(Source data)
○ ○ ○

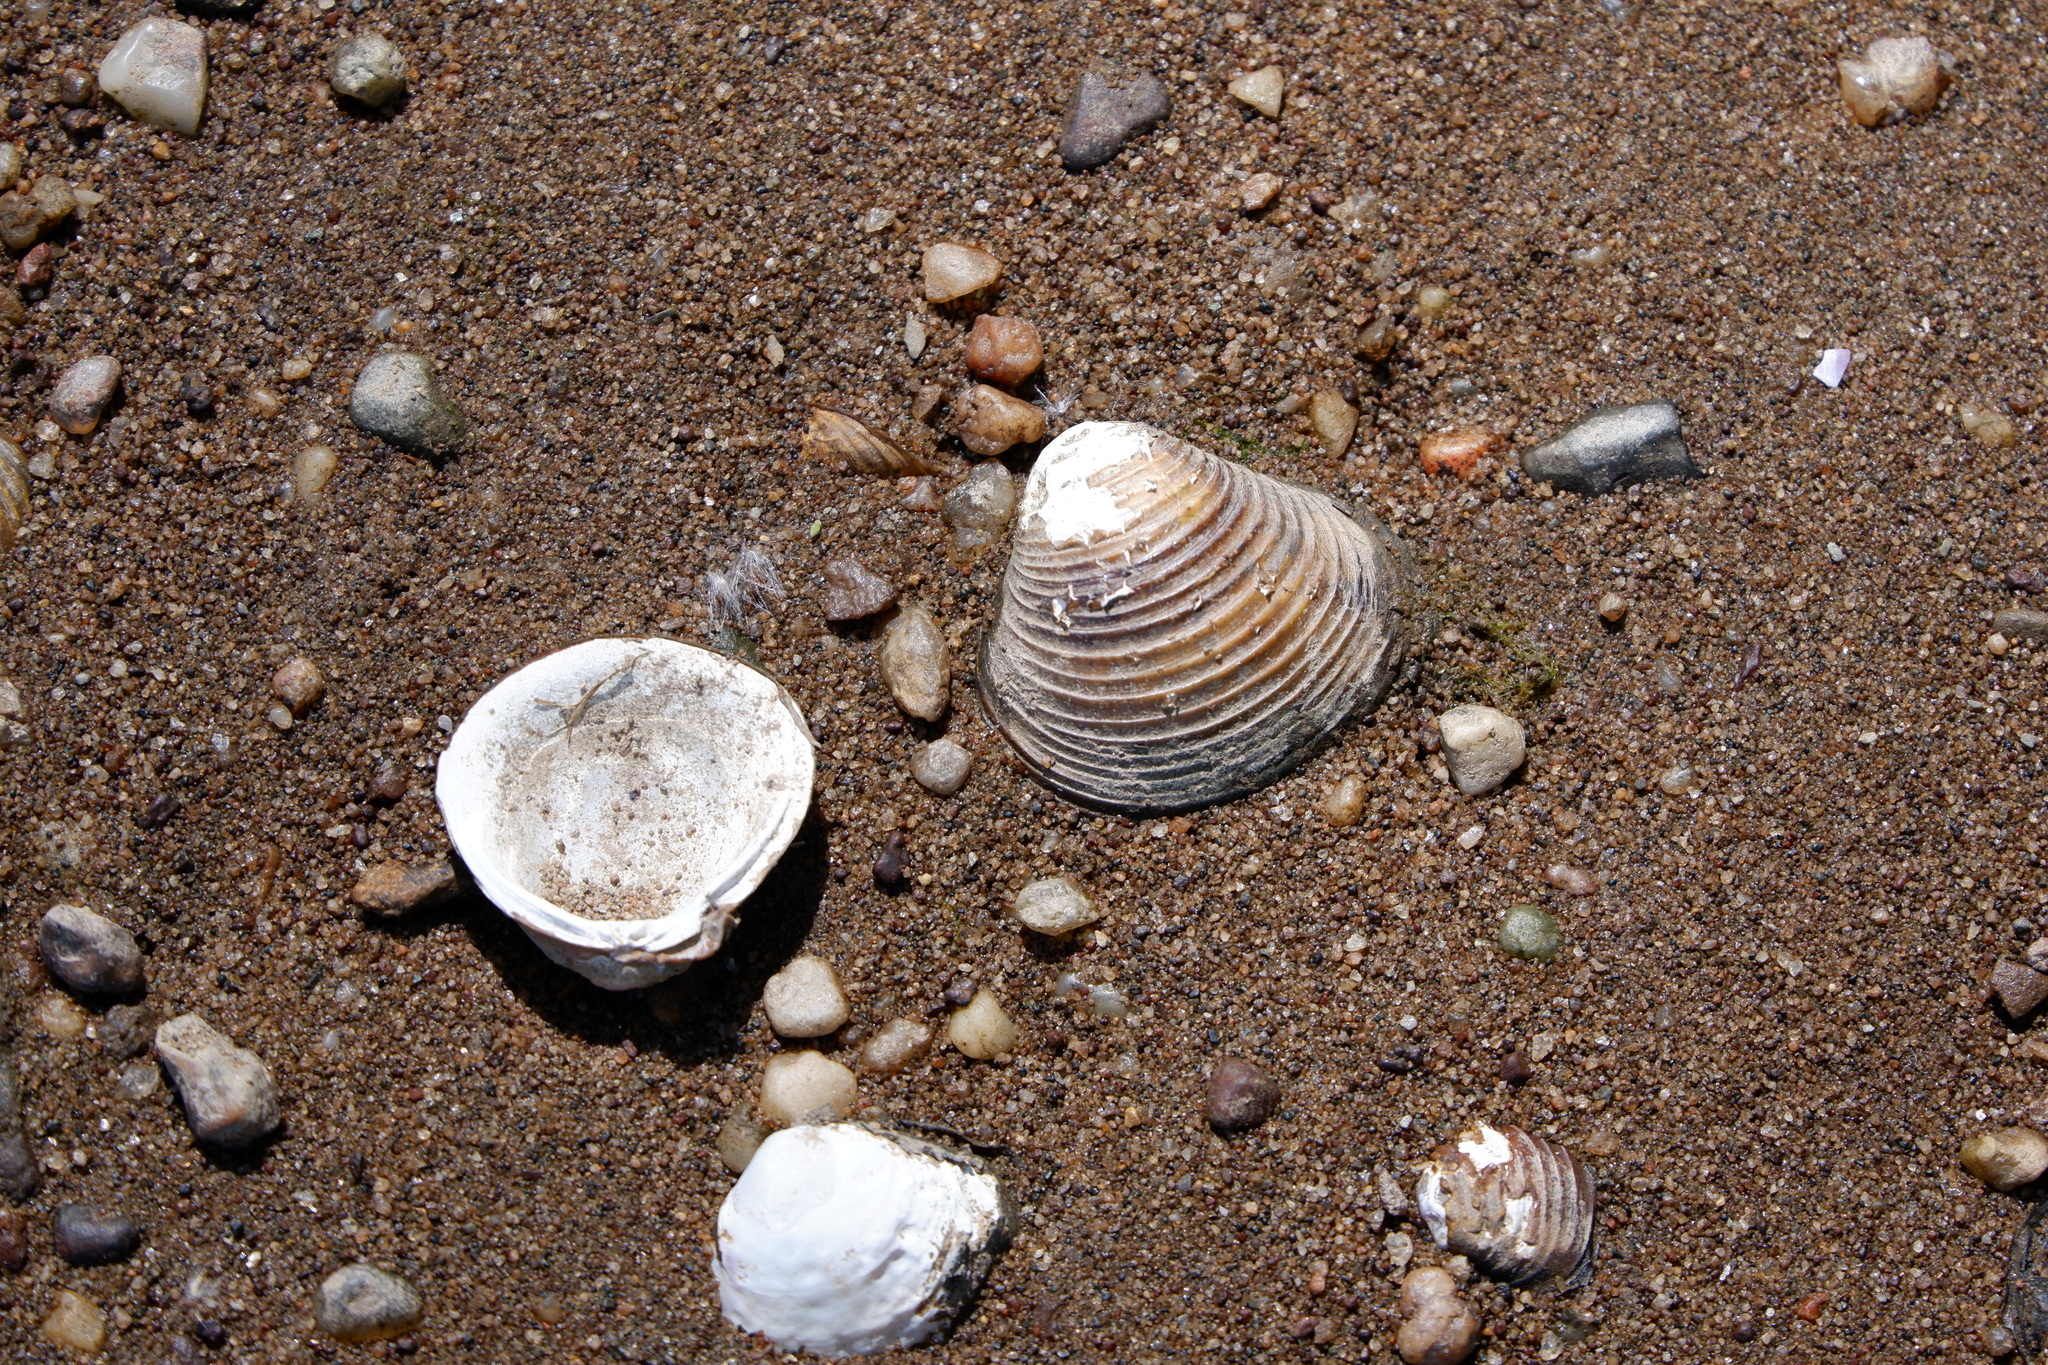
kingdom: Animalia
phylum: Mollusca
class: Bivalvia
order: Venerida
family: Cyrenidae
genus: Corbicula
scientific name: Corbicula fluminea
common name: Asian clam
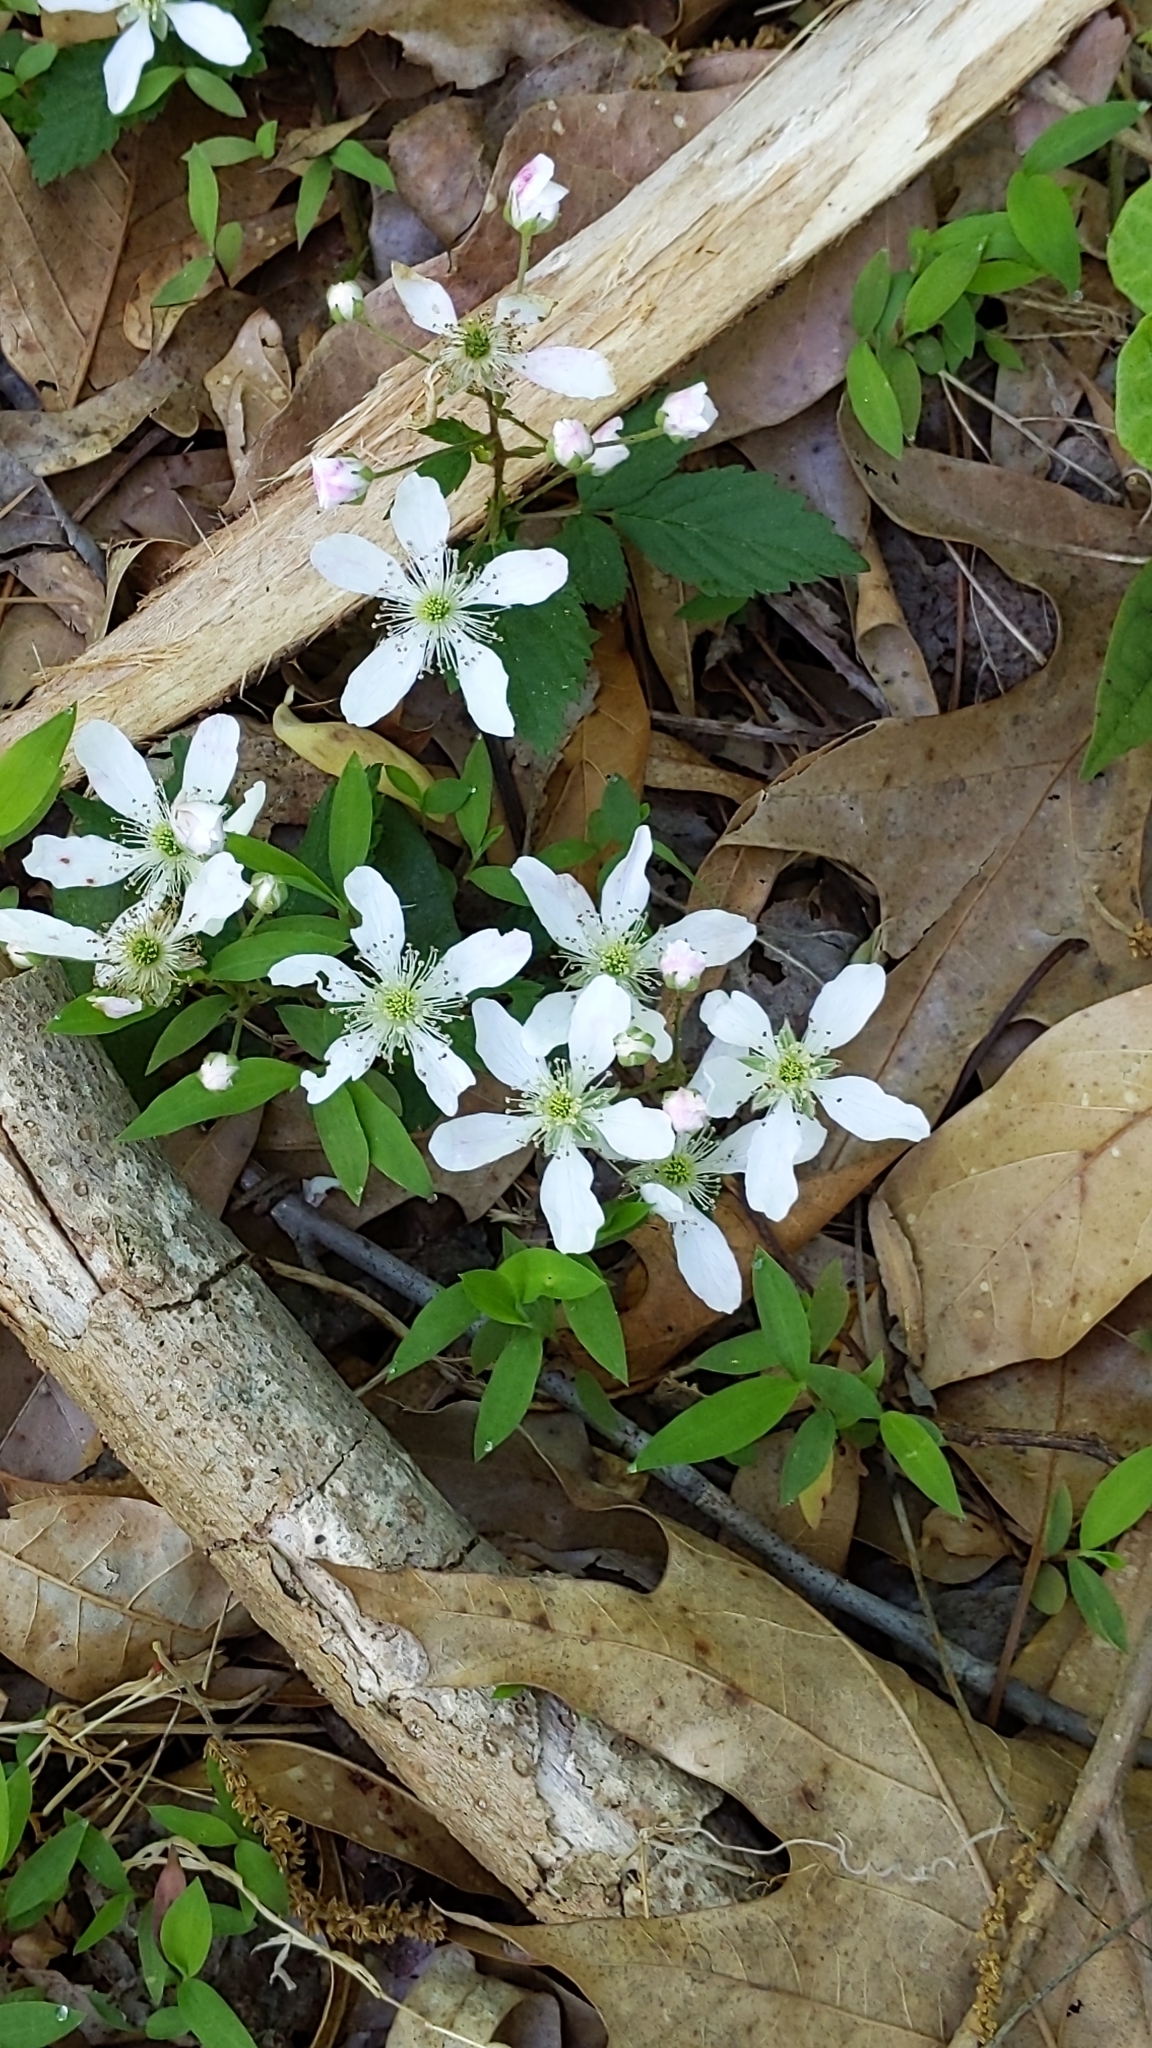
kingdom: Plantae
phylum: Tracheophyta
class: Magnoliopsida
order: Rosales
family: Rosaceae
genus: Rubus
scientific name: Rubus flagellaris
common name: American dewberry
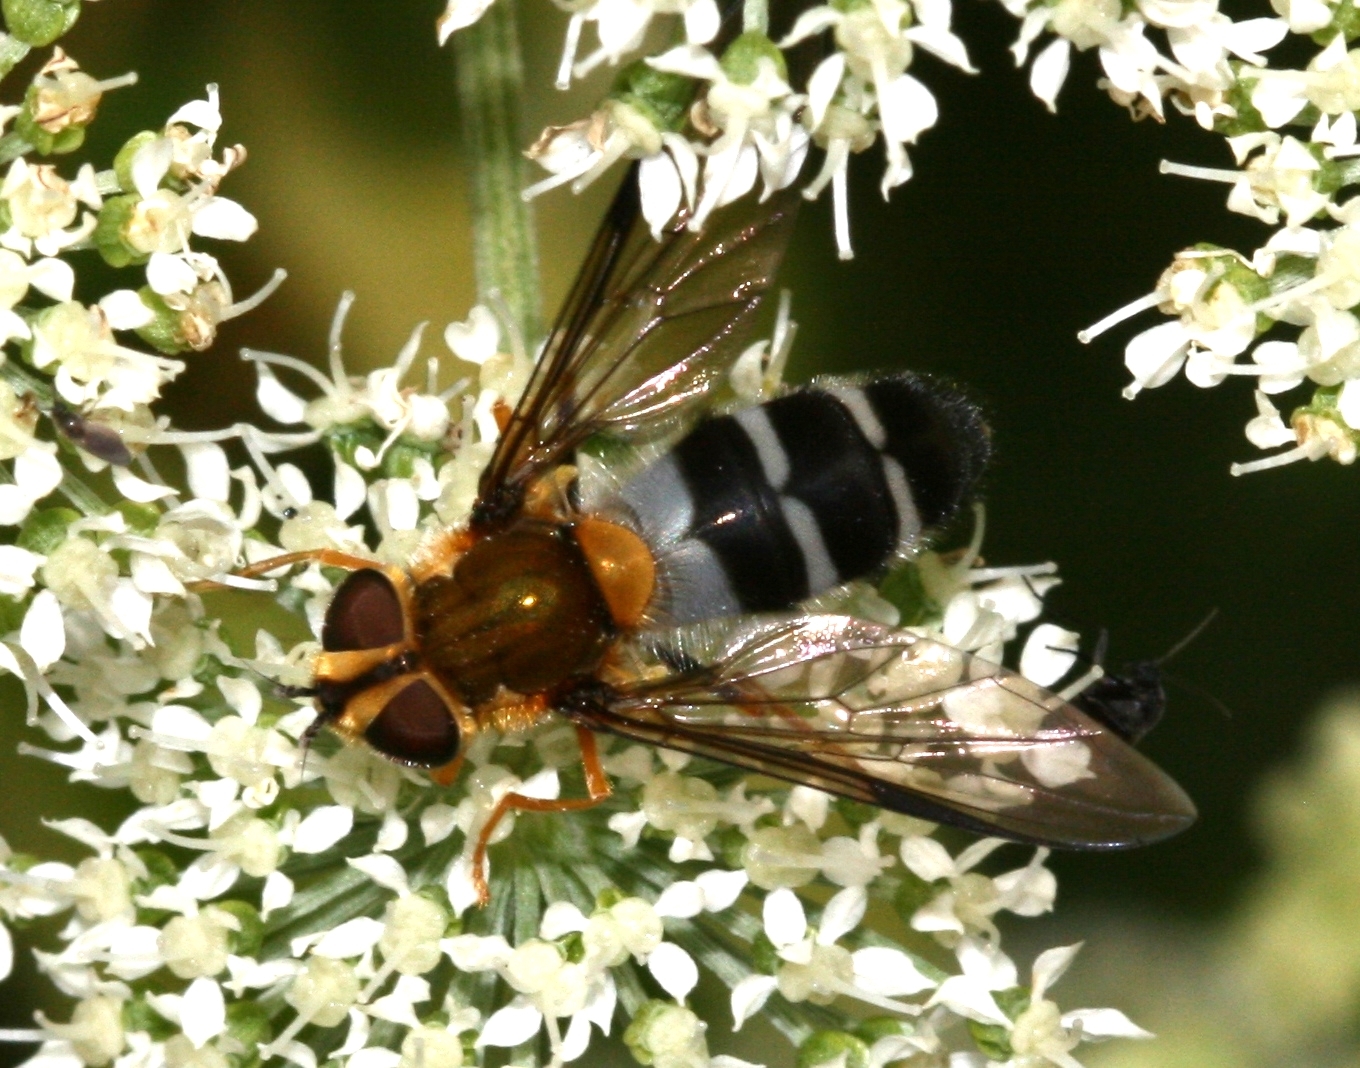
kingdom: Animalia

○ ○ ○

§ SET EXERCISE:
Reproduce the rows from the line with "class: Magnoliopsida" through the last line of the rows, both ends included, and leave the pictures out.

§ TASK RESULT:
class: Magnoliopsida
order: Rosales
family: Rosaceae
genus: Rubus
scientific name: Rubus flagellaris
common name: American dewberry
kingdom: Animalia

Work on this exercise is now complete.